The ‘ncomp’ dependency label

We at Codeq recently undertook a major revision to the corpus we use to train our dependency parser. We corrected some obvious annotator errors and enforced consistency of conventions of parsing for various patterns. As part of this process we decided to introduce a new dependency label to encode certain relations between syntactic heads and their dependents. The original labels we start from come from De Marneffe et al. 2008; when I mention modifications to the original set of dependency labels in this article, it should be understood as modifications to the system presented in De Marneffe et al. 2008.

The new label is ncomp, which designates a noun phrase complement dependency type. The new label is parallel to the existing labels acomp, which designates adjective phrase complements; and ccomp and xcomp, which designate different types of clausal complements. (It is also reminiscent of the label pcomp, though that label is used a bit differently, to designate certain complements of prepositions, rather than complements which are prepositional phrases, the latter designated by the label prep.) ncomp is used for cases where a noun phrase does not fit into existing dependency types that are used for noun phrases, such as dobj (direct object), iobj (indirect object), or npadvmod (noun phrase adverbial).

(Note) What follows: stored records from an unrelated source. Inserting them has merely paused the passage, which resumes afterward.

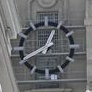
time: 12:40
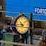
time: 10:43
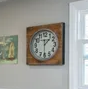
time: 1:30
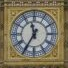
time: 11:35
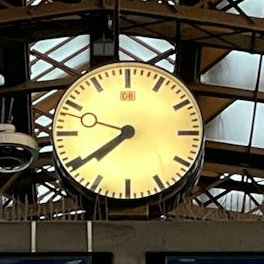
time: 7:39
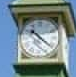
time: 10:21
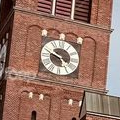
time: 9:48
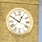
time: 12:49
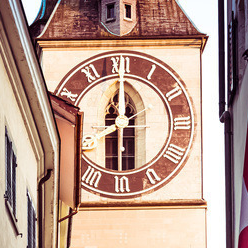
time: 6:00
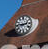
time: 2:46
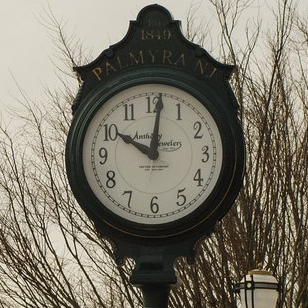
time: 10:01
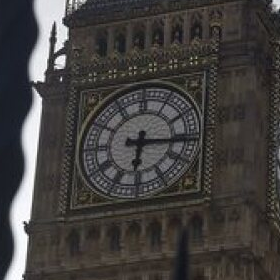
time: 6:15
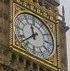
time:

A common instance of the use of ncomp , though not the only one, is to indicate that a noun phrase is the second argument of the verb ‘be’. For instance, in (1), the noun phrase “a plaster saint” forms an ncomp dependency of the form of the verb ‘be’, in this case the contracted form ‘’m’, as parsed in figure 1. (Note that the sentences are given in tokenized form.)

(1) I ’m not a plaster saint .

ncompis also used with the verb ‘become’, as in sentence (2), where “the new king” is an ncomp dependent of ‘become’, as parsed in figure 2.

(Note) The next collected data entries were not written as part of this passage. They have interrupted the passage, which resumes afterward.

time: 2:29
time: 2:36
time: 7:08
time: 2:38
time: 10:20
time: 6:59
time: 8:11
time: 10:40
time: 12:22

(2) His son Pekahiah became the new king after him .

We believe that the introduction of ncomp has increased the consistency of the data used to train our parser. We believe that this further translates to a better application of the various dependency labels to the relations the parser will find in new data.

De Marneffe, M.-C. and Manning, C. D. (2008). Stanford typed dependencies manual. Technical report, Technical report, Stanford University.